Ihre Einlassung, dass auf Bundesebene die Gesetzgebung so komplex sei, dass sie nicht mit einer einfachen Ja/Nein Abstimmung zu bewerkstelligen sei, ruft bei mir eher ein Schmunzeln hervor. Wir leben in einer digitalen Welt, was eine intensive Diskussion über ein Vorhaben auf Bundesebene durchaus auch in der Bevölkerung ermöglicht und dabei zusätzlich Einflüsse aus Lobbykreisen verhindert oder zumindest erheblich vermindert. Die Abstimmung darüber erfolgt im Bundestag hingegen auch nur durch drei Elemente: Ja, Nein und Stimmenthaltung. Und Panorama hat bereits zweimal bewiesen (einmal bei der Abstimmung über die EU-Verfassung), dass befragte Mitglieder des Bundestages eigentlich keine Ahnung hatten, wie das Gesetz, über das sie abstimmen sollten, inhaltlich aussah. Übrigens war das auch bei der Abstimmung über den Lissabonvertrag nicht anders, weil diese Abstimmung wenige Tage nach der ersten Vorabversion des Vertrages bereits erfolgt ist, Wer dieses Werk mit allen "Beilagen" wie Protokolle, Erklärungen und seine 3 Elemente, bestehend aus Charta, dem Vertrag über die Europäische Union und dem Vertrag über die Arbeitsweise der Europäischen Union wirklich durcharbeiten will, muss dafür schon einige Zeit aufbringen. Aber das Parlament folgt ja in der Regel dem Fraktionszwang, der aus meiner Sicht ein Verstoß gegen Art. 38 GG Abs.1 ist, weil er eine Gewissensentscheidung unterminiert und den Abgeordneten an eine Weisung bindet. Oder geht man im Bundestag von der Prämisse aus, dass bei Unwissenheit auch das Gewissen nicht belastet wird?

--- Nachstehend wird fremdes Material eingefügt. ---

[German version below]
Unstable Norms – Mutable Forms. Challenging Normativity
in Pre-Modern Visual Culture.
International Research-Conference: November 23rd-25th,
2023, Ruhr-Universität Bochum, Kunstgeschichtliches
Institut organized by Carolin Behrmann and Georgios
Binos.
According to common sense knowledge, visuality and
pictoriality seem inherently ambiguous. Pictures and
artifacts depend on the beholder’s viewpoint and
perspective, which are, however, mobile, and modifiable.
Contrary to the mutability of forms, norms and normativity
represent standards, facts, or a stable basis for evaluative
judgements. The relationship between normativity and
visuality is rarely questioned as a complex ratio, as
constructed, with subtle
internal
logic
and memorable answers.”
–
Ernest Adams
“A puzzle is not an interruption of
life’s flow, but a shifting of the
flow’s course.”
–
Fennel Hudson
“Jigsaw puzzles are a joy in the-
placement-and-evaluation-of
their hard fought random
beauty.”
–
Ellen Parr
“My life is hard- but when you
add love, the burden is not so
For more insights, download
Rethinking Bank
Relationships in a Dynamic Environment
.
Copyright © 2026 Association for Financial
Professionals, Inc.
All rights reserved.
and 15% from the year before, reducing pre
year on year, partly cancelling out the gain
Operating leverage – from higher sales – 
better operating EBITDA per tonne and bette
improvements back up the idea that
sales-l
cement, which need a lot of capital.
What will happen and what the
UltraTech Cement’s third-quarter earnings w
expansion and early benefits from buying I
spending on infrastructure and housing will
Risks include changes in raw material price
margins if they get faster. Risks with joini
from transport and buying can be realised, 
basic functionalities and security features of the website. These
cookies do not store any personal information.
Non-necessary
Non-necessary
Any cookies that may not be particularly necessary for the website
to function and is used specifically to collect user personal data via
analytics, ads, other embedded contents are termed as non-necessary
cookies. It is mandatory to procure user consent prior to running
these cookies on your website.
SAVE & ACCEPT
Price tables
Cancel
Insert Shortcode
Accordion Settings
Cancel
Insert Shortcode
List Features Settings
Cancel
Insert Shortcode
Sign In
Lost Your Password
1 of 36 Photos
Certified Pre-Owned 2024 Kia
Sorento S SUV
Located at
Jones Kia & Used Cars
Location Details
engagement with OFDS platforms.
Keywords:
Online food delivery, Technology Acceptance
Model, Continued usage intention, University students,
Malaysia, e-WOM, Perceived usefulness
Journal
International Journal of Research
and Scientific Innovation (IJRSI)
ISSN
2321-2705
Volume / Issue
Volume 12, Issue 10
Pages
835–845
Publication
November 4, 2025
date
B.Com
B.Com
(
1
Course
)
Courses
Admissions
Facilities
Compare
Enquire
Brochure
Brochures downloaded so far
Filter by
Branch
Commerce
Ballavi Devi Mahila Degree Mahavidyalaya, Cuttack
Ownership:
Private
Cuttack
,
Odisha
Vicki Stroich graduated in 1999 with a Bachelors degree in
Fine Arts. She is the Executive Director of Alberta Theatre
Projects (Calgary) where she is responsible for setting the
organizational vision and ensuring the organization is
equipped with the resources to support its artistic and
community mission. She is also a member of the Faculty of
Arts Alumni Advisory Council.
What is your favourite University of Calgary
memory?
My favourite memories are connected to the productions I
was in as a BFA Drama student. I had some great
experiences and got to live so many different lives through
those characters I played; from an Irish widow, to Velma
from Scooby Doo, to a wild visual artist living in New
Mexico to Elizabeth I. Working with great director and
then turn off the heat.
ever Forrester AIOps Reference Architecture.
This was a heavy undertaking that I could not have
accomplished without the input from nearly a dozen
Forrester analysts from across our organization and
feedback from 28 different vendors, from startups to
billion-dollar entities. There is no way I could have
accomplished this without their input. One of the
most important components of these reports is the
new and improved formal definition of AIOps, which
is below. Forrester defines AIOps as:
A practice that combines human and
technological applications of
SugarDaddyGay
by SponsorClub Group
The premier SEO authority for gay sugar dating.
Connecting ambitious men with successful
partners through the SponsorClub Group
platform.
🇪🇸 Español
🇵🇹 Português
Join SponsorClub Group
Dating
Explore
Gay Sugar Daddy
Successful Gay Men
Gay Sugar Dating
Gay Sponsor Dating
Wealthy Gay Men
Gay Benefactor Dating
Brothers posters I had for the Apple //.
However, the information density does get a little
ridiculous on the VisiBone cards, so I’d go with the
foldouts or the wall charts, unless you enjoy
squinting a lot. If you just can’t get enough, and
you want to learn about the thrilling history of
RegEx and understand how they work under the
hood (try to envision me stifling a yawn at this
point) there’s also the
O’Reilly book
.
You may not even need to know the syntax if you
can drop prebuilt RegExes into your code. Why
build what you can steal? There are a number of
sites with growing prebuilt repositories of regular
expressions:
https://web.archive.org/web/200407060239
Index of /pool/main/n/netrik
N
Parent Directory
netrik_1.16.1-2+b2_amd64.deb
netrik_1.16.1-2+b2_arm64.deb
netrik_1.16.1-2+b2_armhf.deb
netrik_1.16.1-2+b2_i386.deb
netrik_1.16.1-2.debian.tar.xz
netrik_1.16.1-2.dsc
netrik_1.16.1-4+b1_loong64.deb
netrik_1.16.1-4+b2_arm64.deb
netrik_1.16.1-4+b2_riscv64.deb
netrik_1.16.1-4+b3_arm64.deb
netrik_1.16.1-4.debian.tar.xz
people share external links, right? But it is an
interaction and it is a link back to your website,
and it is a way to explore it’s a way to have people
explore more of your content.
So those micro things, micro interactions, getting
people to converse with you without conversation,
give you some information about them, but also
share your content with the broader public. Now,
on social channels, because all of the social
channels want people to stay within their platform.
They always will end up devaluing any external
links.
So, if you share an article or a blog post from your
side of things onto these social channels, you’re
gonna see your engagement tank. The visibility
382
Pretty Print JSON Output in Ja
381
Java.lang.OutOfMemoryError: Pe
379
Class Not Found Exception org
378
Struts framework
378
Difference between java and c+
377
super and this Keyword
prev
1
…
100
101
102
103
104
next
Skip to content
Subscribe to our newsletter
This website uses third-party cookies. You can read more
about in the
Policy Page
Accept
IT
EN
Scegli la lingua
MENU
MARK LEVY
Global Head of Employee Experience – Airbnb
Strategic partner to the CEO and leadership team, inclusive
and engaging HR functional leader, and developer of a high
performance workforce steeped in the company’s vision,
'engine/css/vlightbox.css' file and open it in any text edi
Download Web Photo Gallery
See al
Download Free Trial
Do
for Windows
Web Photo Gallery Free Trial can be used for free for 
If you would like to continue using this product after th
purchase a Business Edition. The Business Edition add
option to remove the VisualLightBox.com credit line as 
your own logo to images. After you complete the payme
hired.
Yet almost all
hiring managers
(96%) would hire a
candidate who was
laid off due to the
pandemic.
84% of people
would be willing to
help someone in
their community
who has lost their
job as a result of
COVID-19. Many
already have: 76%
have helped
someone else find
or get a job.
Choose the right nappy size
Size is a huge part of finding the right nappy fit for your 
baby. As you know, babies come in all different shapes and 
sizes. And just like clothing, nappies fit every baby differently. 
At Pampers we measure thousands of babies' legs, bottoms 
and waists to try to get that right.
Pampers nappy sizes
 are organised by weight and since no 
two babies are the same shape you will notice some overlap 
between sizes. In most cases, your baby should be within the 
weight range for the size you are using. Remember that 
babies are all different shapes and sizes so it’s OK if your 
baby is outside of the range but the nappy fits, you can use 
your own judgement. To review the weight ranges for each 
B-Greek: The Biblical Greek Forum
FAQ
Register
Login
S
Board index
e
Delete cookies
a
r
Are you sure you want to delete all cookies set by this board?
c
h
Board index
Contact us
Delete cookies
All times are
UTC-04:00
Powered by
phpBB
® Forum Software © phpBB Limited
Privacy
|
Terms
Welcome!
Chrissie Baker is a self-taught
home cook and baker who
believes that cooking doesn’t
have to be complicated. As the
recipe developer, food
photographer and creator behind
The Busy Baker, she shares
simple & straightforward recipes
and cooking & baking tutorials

Darüber, dass die repräsentative Demokratie ein Erfolgskonzept war, kann man geteilter Meinung sein. Was hat sie uns gebracht? Mehr als 2 Billionen Euro Staatsschulden, den Euro und damit den ESM, der gegen geltendes Recht von den Repräsentanten dieses Landes abgesegnet wurde, den weltweiten Einsatz deutscher Soldaten bei Natoeinsätzen, den scheibchenweisen Verkauf des Landes an eine EU, deren demokratische Legitimation ich eher als Steinzeitniveau betrachte, den Abbau des Teils der Marktwirtschaft, der als sozial bezeichnet wird, zugunsten einer "marktkonformen" Marktwirtschaft. Das sind nur einige der "Erfolgskonzepte" der "repräsentativen Demokratie", die man durchaus infrage stellen kann. Und zu ihrem Schlusssatz bzgl. der Schweizer Demokratie sollten sie vielleicht mal die Schweizer fragen. Ich denke, deren Sicht ist zu der Ihren sehr divergent.